Her Worship Maja Tait, Mayor of Sooke, delivered a moving speech to the women gathered at the Sooke Harbour House in recognition of International Women’s Day, celebrated on March 8, 2015. The event was organized by Sooke’s Chamber of Commerce.
Mayor Tait’s presentation is as follows:
Good afternoon and welcome.
Let us begin by formally recognizing the Traditional Territory of the T’souke Nation.
Many thanks to our gracious host, Frederique Phillip of the Sooke Harbour House.
Thank you to the Sooke Region Chamber for organizing today’s event, to recognize this day and for both the invitation and opportunity to speak.
Welcome women of Sooke!
On March 8th, 1914 A German poster read:
“Give us Women’s Suffrage, Women’s Day. Until now, prejudice and reactionary attitudes have denied full civic rights to women, who as workers, mothers and citizens wholly fulfill their duty, who must pay their taxes to the state as well as the municipality. Fighting for this natural human right must be the firm, unwavering intention of every woman, every female worker. In this, no pause for rest, no respite is allowed. Come all, you women and girls, to the 9th public women’s assembly on Sunday, March 8th, 1914 at 3 pm.”
Since then, there has been no pause for rest, and while advances have been made in the 101 years that have passed:
- Girls continue to be denied access to education, leading to opportunity, hope.
- Women continue to be forced into arranged marriages future determined by a man they have never met.
- In developed countries, such as Canada, women may earn only 77% of what men earn, and only few have senior management roles.
Why does this matter? Why is this Day so important?

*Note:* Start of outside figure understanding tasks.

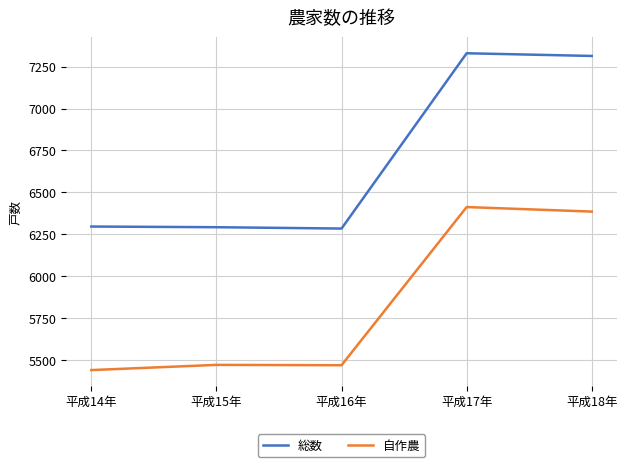

Count the number of categories in the chart.

5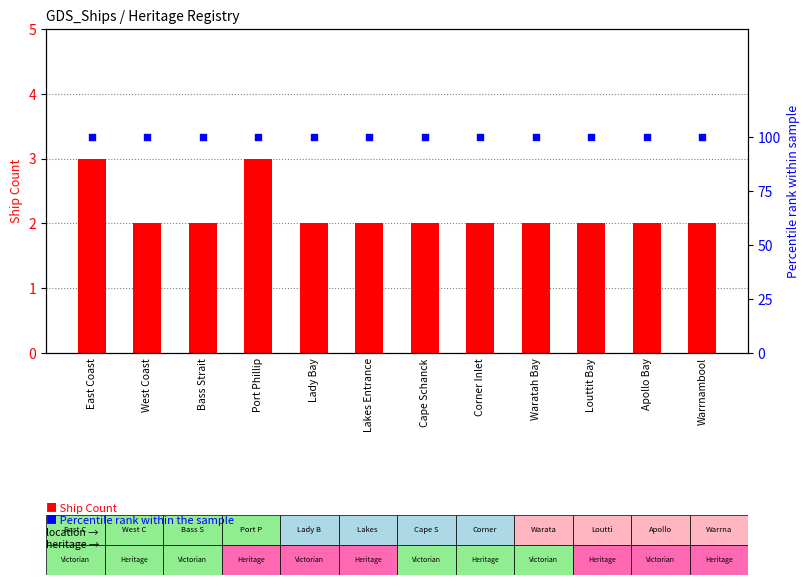

Which series contains the highest Y value?

Percentile rank (100%)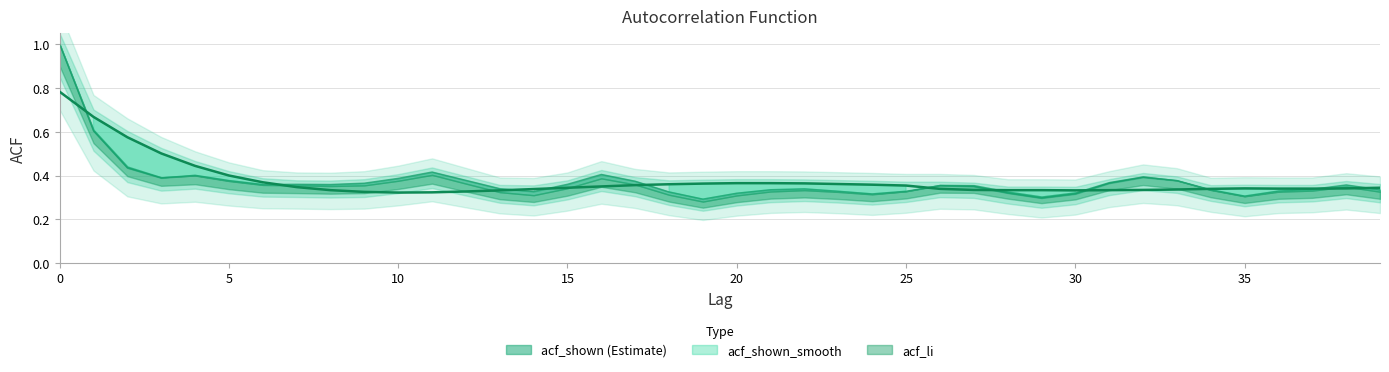

Which series has the largest range (max minus min)?

acf_shown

When women have equal opportunities, it means that barriers will be eliminated for others, (First Nations, visible minorities, those with disabilities or varying sexual orientation). The UN 2015 theme as stated by the Secretary General read, “2015: Empowering Women, Empowering Humanity. Picture it! To be truly transformative, the post-2015 development agenda must prioritize gender equality and women’s empowerment. The world will never realize 100 per cent of its goals if 50 per cent of its people cannot realize their full potential.”

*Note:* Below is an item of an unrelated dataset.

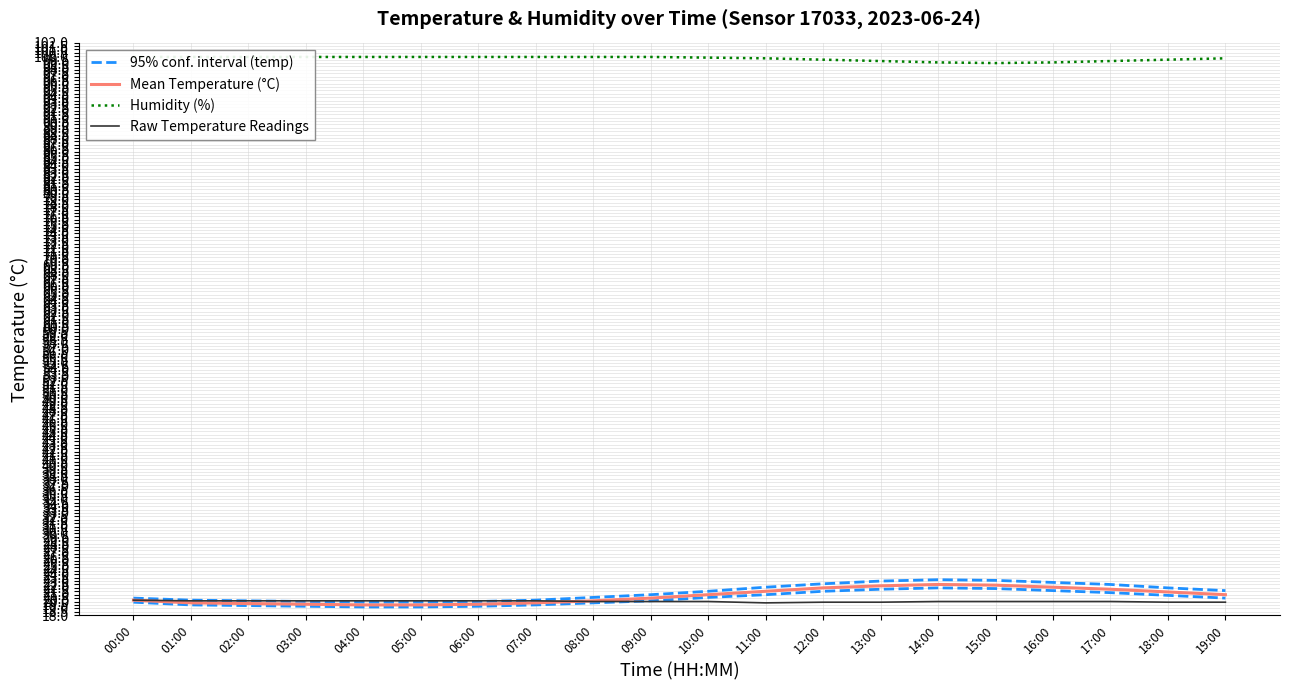

Where does the Mean Temperature (°C) series first go above 21?

11:00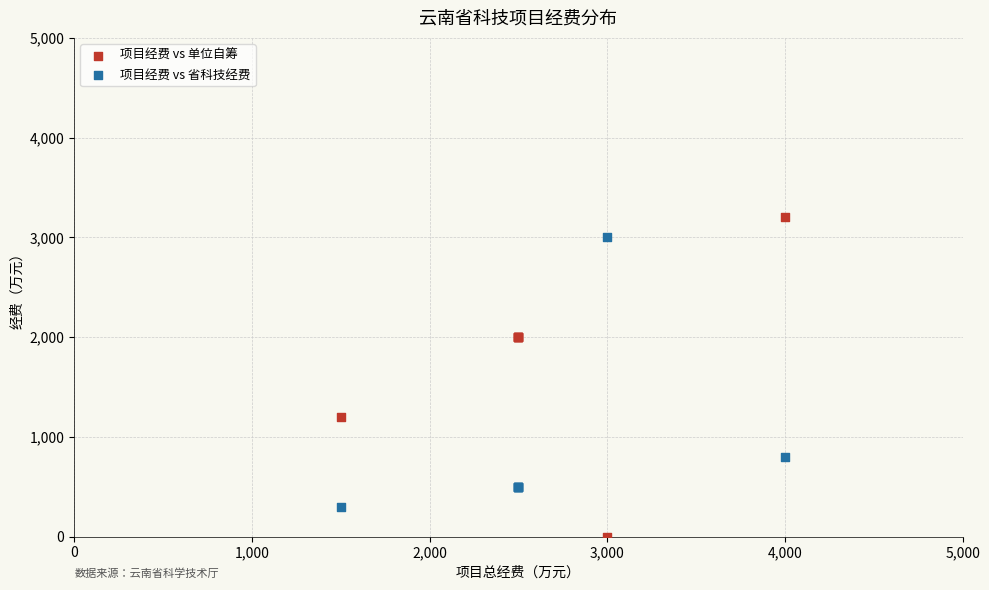

Which series has the widest spread of Y values?

项目经费 vs 单位自筹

With equality, studies show a more inclusive, supportive workplace with greater opportunities. Women thrive and succeed when priorities are built around self-care, family and virtues.
Sooke is a unique place, where women have always come together, rolled up their sleeves and created beautiful experiences for the betterment of the community. Visible, in the pages of Sooke history books, exhibits at the museum, writings from our historian, and word of mouth from our “men folk” who kindly share tales of the women that “bossed them about” to get things done. Legendary women like Owechemis or “Kitty” the Nitnat Princess that arrived in Sooke as a peace offering to stop a war; and whose marriage to an early pioneer resulted in generations of Sooke folk that have contributed and built our community.

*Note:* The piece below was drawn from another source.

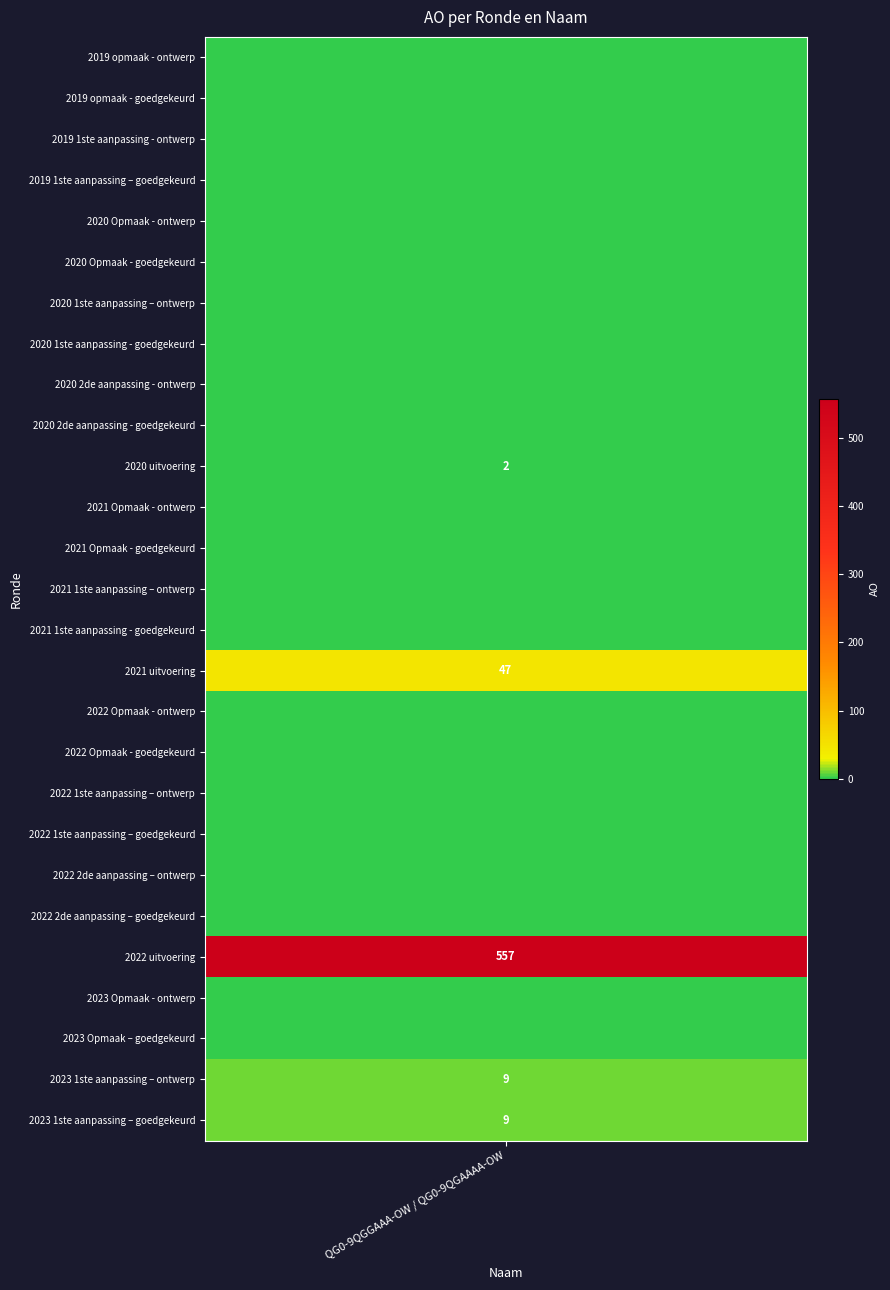

What is the sum of all values?

624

Other Sooke women have taken remarkable strides.
Creating destinations that welcome international guests, in places that celebrate local art, flavours and viewscapes. Others create gathering places for friends, where the flowers from another shop grace the tables, and makers of yet other beautiful products and items are displayed on the walls and shelves for all to enjoy. Such truly showcases the creative energy that thrives here.
Other women provide professional services in travel, finance, and/or services for the home, garden and children. Many mentor and provide employment opportunities for the next generation that is starting out and finding their way.
In local governance, Sooke women have held seats over the norm. Our community has been served by female mayor, councilors and prior to incorporation – regional directors. Those who have served have shaped the way forward to our current Council that has five women serving of varying ages and backgrounds.
In the March edition of Boulevard Magazine, the five women mayors of Greater Victoria will be featured. I was fortunate to share how grateful I am to be in a community where so many strong women have already blazed trails.
This is a vibrant time for Sooke, as the Town Centre improvements come to life after a decade of planning. Priorities unfold that will recognize Sooke’s culture and community spirit.
Going forward, while 101 years ago the poster read, “No pause for rest,” I believe that it is necessary to “pause for applause,” to take a moment to align one’s heart and mind – to be true to one’s self. In doing so, have those experiences that may be difficult and painful at times, as such will result in greater self awareness, strength and esteem. Gain confidence in one’s abilities, skills and talents. And with the wisdom that follows, empower each other, share and mentor one another as such will continue to build a more resilient community where all may thrive and realize their potential.
In honour of the 2015 theme for today, “Celebrate Women’s Achievements, Call for Greater Equality.